1. Mount Vernon the home of George Washington for 40 years is located 8 miles south of Alexandria, VA and 16 mile south of Washington, D. C. It was named a National Historic Landmark on December 19, 1960. General and later first president of the United States, George Washington is considered the "most respected" American hero of all time.
2. The property on which Mount Vernon lies dates back to the great grandfather of George Washington. George became the sole owner in 1761 until his death in 1799. During that time, he expanded the property from approximately 2,000 acres to 8,000 acres. There are beautiful vistas throughout the property but the most relaxing and picturesque view in my opinion is in his back yard. It faces the Potomac River. It is a very peaceful setting and is currently a 500 acre estate full of rich history on the land that the Father of Our Country worked and prized.

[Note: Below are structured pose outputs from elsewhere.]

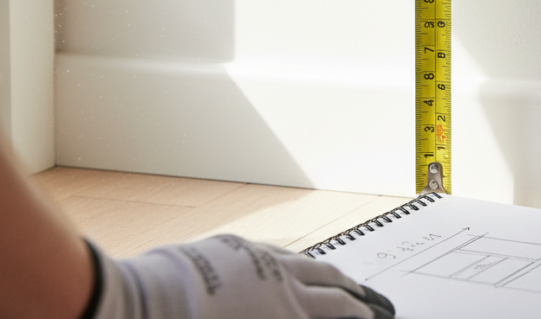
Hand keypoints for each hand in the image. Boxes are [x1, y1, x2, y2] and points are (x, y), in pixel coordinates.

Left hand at [86, 235, 395, 318]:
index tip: (371, 315)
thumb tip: (298, 312)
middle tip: (369, 300)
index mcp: (288, 312)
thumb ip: (282, 317)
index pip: (339, 311)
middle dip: (355, 294)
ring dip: (329, 274)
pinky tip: (290, 264)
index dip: (360, 314)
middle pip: (331, 286)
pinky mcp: (235, 250)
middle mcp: (282, 283)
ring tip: (340, 279)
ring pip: (307, 264)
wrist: (146, 306)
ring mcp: (259, 262)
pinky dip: (294, 262)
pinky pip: (277, 253)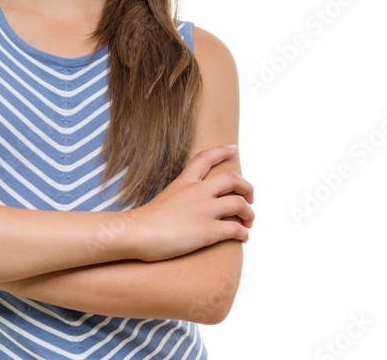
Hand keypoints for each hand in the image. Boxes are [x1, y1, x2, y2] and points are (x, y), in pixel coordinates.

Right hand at [131, 144, 253, 261]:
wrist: (136, 233)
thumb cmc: (143, 221)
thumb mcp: (163, 197)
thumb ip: (178, 196)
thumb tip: (184, 205)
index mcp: (185, 182)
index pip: (206, 158)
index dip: (222, 151)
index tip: (234, 148)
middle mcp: (198, 192)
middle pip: (233, 180)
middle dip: (247, 188)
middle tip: (250, 197)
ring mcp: (205, 210)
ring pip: (241, 204)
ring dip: (250, 213)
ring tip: (249, 221)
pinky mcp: (209, 231)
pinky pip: (237, 229)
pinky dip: (244, 232)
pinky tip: (243, 237)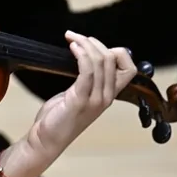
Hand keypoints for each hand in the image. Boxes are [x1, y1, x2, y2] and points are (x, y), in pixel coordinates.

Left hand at [21, 31, 136, 160]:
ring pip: (100, 62)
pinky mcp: (80, 99)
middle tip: (76, 37)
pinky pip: (87, 71)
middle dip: (94, 42)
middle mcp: (106, 97)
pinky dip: (81, 54)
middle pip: (112, 59)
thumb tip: (88, 56)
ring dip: (85, 44)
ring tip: (72, 38)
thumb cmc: (60, 116)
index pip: (129, 69)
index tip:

3. Photography was not permitted inside the mansion the large dining room was the first room we entered into the house, an addition added later to the original house by George Washington. It is in the process of being restored to its original state and all original furniture is in storage and the New Room is expected to be completed in 2014. Washington's secretary announced to Washington in this room that he was unanimously selected as the President of the United States. This was also the room in which former President Washington's body was kept for three days prior to his burial. It is also It would be to the right facing the house in the model below.

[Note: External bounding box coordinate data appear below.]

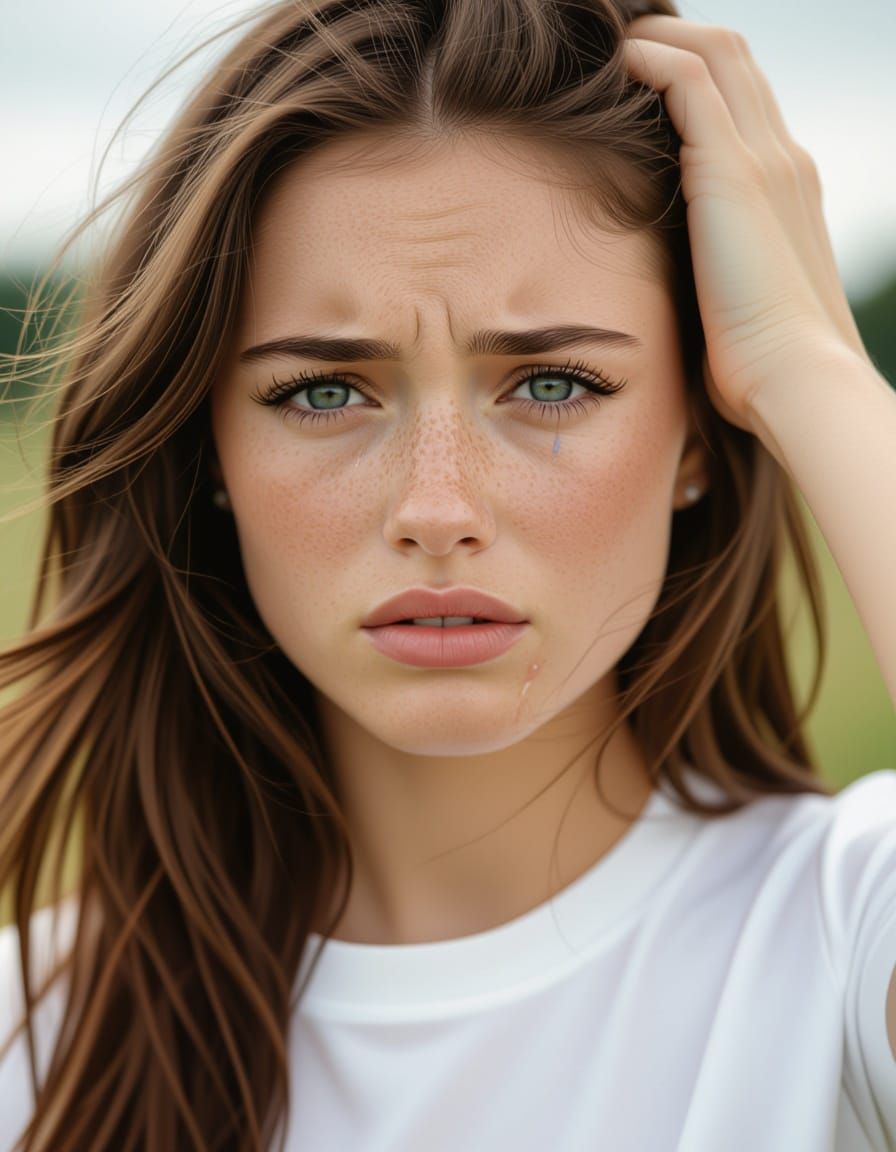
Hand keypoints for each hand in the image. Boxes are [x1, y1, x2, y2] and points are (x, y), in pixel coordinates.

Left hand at [622, 16, 871, 432]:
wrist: (794, 378)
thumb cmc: (761, 366)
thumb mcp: (737, 306)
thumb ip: (715, 277)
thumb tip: (679, 295)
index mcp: (787, 190)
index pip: (749, 103)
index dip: (700, 77)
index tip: (649, 81)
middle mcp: (783, 161)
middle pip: (737, 60)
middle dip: (680, 39)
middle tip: (627, 47)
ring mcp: (763, 160)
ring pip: (717, 53)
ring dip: (662, 38)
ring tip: (615, 48)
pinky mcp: (732, 172)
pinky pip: (690, 82)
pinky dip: (652, 60)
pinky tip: (618, 66)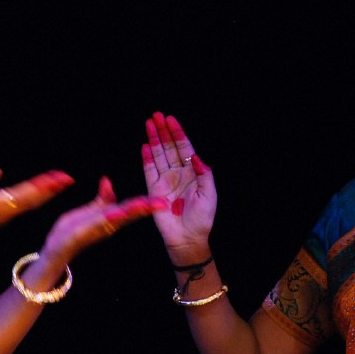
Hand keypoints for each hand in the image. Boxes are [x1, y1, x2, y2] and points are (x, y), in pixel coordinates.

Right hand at [0, 161, 72, 254]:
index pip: (25, 193)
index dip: (43, 185)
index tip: (58, 178)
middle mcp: (2, 213)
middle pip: (32, 200)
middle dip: (50, 189)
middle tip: (67, 178)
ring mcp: (1, 217)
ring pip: (29, 204)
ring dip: (44, 193)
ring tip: (58, 182)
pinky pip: (21, 206)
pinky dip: (34, 197)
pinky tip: (39, 193)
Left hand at [41, 176, 167, 264]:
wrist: (55, 247)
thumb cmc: (73, 230)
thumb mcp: (89, 211)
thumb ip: (102, 199)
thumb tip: (107, 180)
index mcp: (109, 218)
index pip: (130, 207)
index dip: (146, 203)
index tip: (163, 200)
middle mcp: (106, 225)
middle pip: (128, 214)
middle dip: (144, 208)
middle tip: (161, 203)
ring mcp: (95, 231)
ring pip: (116, 219)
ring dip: (129, 212)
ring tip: (142, 205)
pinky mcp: (81, 234)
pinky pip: (95, 226)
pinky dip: (105, 220)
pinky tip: (114, 214)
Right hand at [141, 112, 215, 255]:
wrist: (188, 238)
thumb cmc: (202, 218)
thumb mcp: (209, 194)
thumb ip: (203, 173)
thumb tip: (193, 155)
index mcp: (193, 173)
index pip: (184, 148)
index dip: (178, 133)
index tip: (171, 120)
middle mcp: (178, 174)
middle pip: (169, 148)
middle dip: (163, 131)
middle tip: (157, 115)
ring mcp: (165, 181)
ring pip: (158, 155)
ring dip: (154, 139)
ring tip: (149, 124)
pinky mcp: (154, 190)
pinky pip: (149, 171)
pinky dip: (147, 158)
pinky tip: (145, 146)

4. Inside the house are many gems but the one that struck me the most were encased and hanging inconspicuous inside the first floor passage in the main Bastille Key to the Bastille Prison given to Washington from Lafayette. It is one of the original and permanent fixtures in the house.

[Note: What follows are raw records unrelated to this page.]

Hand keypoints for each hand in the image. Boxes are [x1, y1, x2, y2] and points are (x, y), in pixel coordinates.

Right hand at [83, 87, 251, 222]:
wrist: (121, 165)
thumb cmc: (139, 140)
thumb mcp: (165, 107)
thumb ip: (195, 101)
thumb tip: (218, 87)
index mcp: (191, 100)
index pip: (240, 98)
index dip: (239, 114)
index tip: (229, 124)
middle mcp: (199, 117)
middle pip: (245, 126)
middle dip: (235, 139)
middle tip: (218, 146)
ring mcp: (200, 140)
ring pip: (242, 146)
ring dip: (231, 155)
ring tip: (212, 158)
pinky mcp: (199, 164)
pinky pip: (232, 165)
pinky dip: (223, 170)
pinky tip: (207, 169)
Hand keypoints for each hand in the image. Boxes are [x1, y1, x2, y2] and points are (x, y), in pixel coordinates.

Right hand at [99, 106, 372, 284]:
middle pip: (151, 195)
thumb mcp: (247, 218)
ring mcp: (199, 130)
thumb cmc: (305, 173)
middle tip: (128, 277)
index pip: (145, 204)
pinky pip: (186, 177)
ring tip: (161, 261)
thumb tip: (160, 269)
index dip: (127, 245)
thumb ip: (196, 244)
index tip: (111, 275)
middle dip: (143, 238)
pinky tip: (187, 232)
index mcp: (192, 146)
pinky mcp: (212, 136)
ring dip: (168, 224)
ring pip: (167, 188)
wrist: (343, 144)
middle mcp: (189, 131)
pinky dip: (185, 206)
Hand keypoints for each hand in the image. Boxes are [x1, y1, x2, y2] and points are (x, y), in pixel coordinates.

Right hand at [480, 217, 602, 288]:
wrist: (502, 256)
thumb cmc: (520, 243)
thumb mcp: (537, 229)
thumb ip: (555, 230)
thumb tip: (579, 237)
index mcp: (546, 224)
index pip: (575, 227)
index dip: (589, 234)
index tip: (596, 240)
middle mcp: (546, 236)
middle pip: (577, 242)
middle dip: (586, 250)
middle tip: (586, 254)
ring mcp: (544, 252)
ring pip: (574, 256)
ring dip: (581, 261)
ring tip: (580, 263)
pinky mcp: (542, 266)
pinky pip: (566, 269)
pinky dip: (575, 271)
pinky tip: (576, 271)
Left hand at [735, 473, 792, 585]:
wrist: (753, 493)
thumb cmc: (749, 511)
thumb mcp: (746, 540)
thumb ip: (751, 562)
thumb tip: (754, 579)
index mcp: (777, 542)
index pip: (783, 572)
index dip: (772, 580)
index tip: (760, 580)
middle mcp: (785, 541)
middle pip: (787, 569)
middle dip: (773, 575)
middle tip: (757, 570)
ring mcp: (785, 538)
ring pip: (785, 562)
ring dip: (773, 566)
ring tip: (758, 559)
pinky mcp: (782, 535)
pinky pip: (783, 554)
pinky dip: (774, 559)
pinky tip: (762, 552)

5. Exploring the rest of the estate you can find traces of a working city all its own. Connected to the main house by a winged walkway is the kitchen.
|It takes two years to cure a ham.|
6. In the barn area, there are two vehicles from the time period. A riding chair similar to the one shown here was used to travel through rough terrain by all social classes. The coach example and the one in which Washington would have traveled in were made by Philadelphia carriage makers David and Francis Clark.
7. One of the stops you must make is a visit with the first lady, Martha Washington. She is very chatty or should I rephrase that and say very friendly. You can tell by the grand smile on her facea nd the twinkle in her eye when she talks about her beloved husband. You can ask her anything and she will tell you. I asked her how they met and she told me it was in Williamsburg. She was widowed at the time and her mother was trying to marry her off again but no one interested her until she met George and he instantly bonded with her children. Martha also was in camp with George on several occasions during the war. Whenever he sent for her she went. During the house tour you get to see the private suite the Washington's had on the second floor and the bed that George died in from quinsy at the age of 67, just two years after his 2nd term of the Presidency. Martha Washington was so distraught that she did not attend the funeral and closed off that section of the house and moved to the third floor. Martha died just two and a half years later.
8. The Mount Vernon burial grounds are located in three distinct areas. The Old Vault is the original burial spot for George and Martha Washington until they were moved per request of Washington's will to the current area that had to be continually built higher with a brick wall and eventually locked and the key thrown into the Potomac River, preventing vandals from desecrating the grave of America's first and greatest leaders. Read more about the "international" naval custom of paying tribute to Washington as ships pass by on the Potomac River.
Turn from Washington's Tomb and follow the brick path to the Slave Memorial.
9. George Washington was one of the four first five presidents of the United States that owned slaves. In his will he stated that he wanted all his slaves freed after the death of his wife. Martha Washington in turn freed those slave 12 months after his death. There were complications though, she had her own slaves and those acquired through the estate of her first husband that also belonged to her children separate from Washington's slave and some of these slaves had intermarried. Many of the founding fathers were not in favor of slavery but there is certainly evidence that they would not have acquired the success and at times unsuccessful times and possessions they acquired without the help of the slaves.
|Inside the Slave Quarters|
10. The gardens of Mount Vernon have been restored and the fruits of that labor are donated to a local food bank. There is an upper garden, a lower garden, a fruit garden and nursery. If you get the opportunity explore all of them and travel further down the trail towards the river and you will run into the Pioneer Farm and the 16-Sided Barn, a George Washington design.
and live animals too!
The property was passed down through the Washington family. George and Martha had no children of their own. John Augustine Washington III sold the property to the newly formed organization, Mount Vernon's Ladies Association founded by Ann Pamela Cunningham in 1853 just prior to the beginning of the civil war. Read more information on "How the Property was Protected During the Civil War", at the Mountvernon.org website thanks to the Mount Vernon Ladies Association and they continue today to maintain this property through tickets sales, the retail and dining facilities and donations an they do a beautiful job. My visit far exceeded my expectations.
Take the Behind the Scenes Tour, I did not but I overheard that guide talking about the naval tribute or I may have never known. I will take it on my next visit.